_TASK STATEMENT_:
State the count of lines below in which the word "pour" appears, and add nothing.

_THE DATA_:
----------

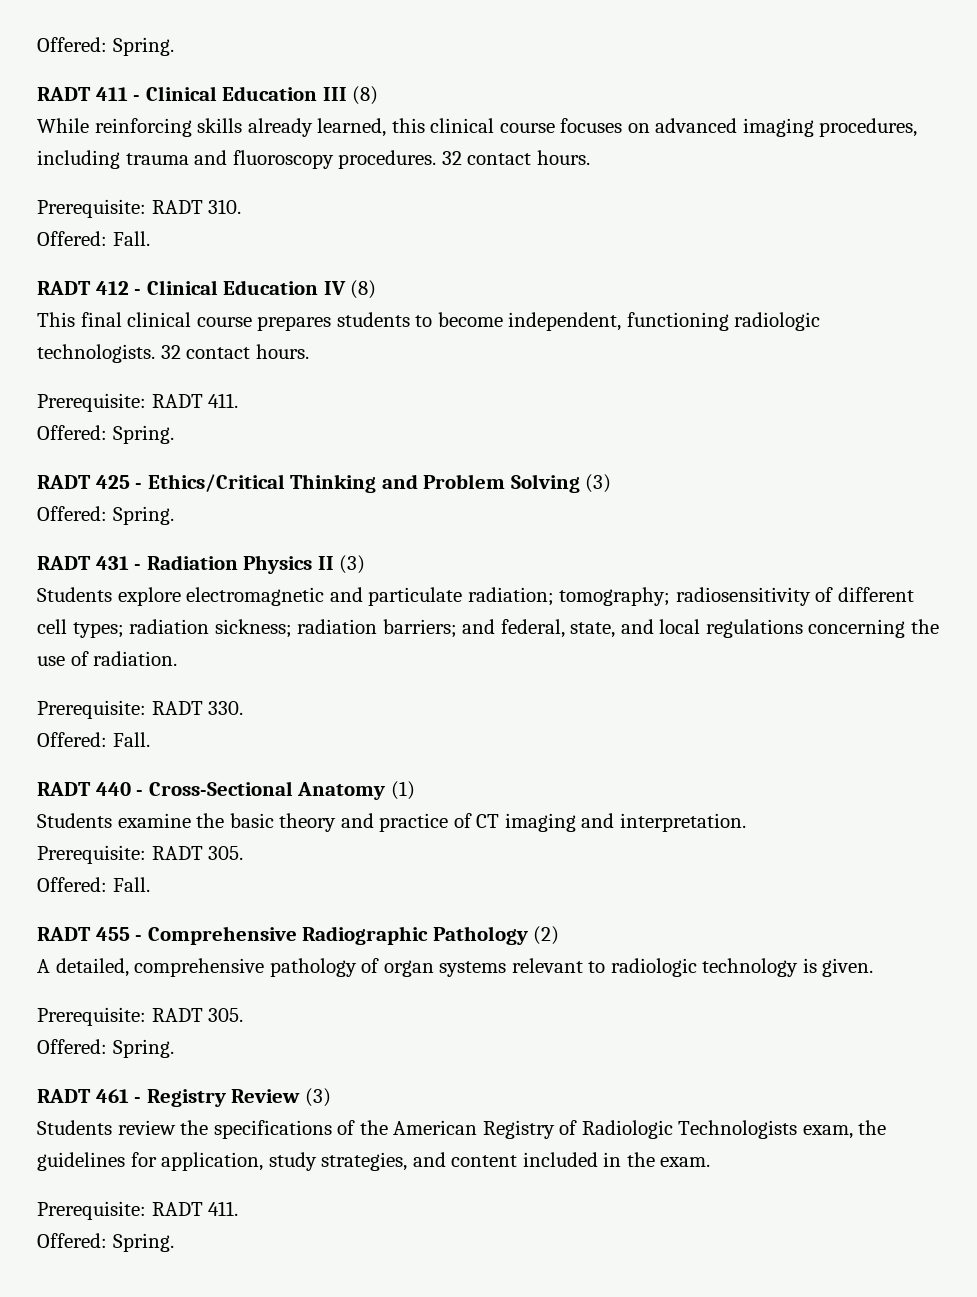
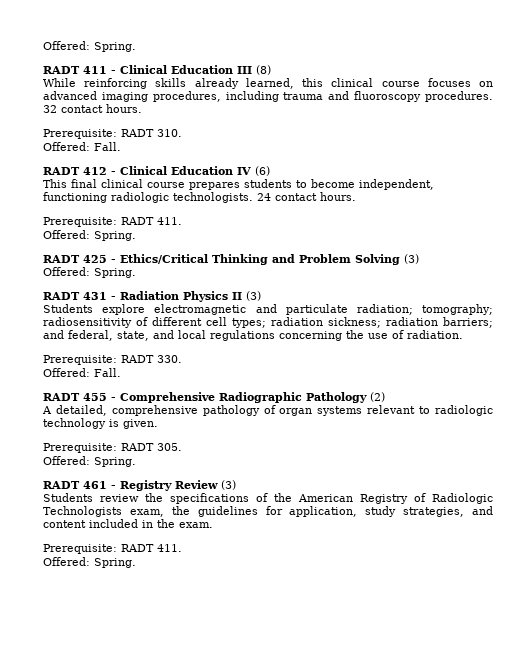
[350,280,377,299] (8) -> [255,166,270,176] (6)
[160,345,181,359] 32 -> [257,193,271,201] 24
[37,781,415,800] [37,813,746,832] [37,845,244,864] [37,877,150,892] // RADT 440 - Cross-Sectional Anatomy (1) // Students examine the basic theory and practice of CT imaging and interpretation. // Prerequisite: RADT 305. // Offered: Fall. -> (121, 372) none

----------

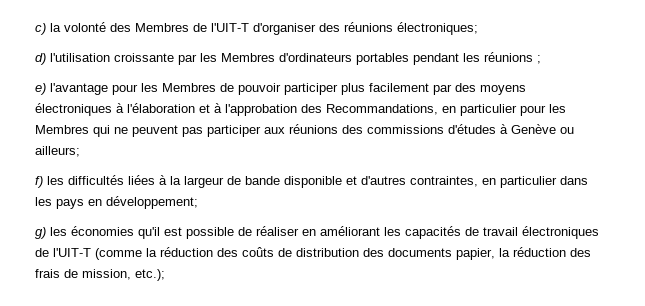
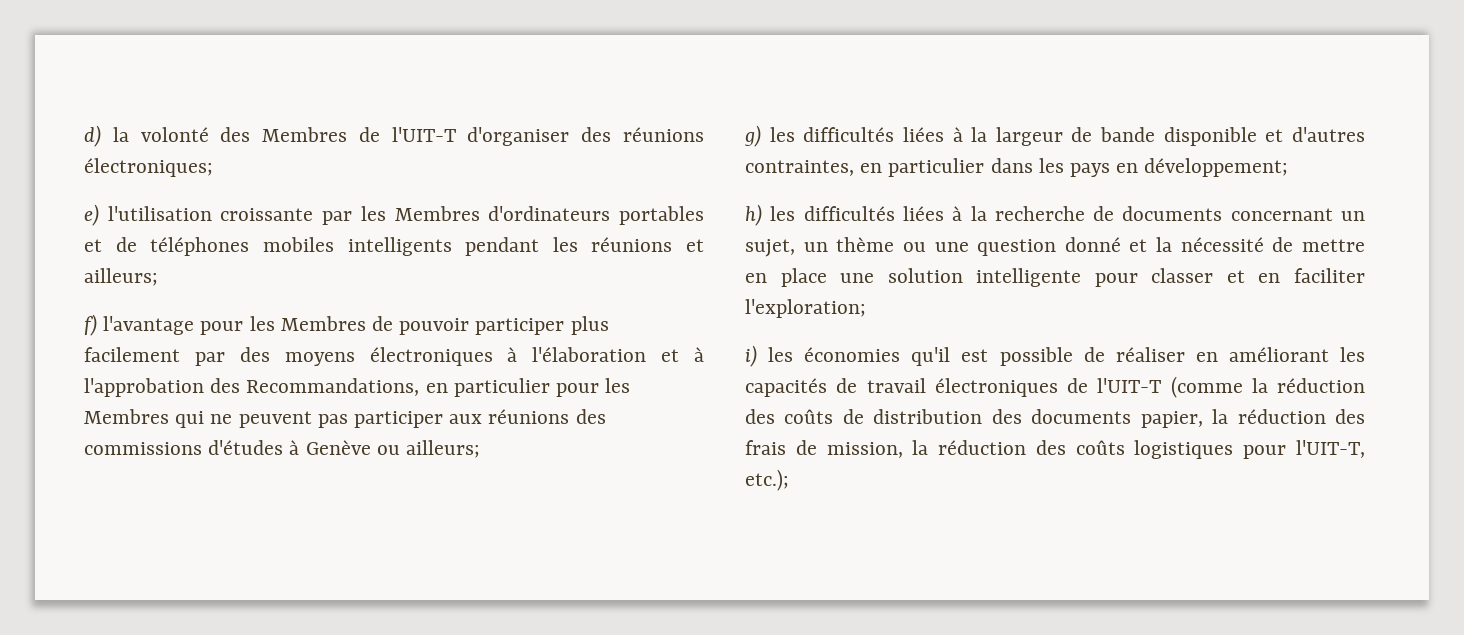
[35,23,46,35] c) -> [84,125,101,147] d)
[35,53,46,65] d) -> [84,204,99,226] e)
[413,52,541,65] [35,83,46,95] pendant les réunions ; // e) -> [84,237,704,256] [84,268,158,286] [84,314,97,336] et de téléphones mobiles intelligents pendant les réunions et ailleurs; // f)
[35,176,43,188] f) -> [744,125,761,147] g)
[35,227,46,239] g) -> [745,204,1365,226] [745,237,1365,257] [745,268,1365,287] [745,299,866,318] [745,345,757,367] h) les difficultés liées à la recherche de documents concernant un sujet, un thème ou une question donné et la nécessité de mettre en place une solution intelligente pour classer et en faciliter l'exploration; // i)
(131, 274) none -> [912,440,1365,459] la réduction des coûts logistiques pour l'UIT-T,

----------

_REPLY_:
2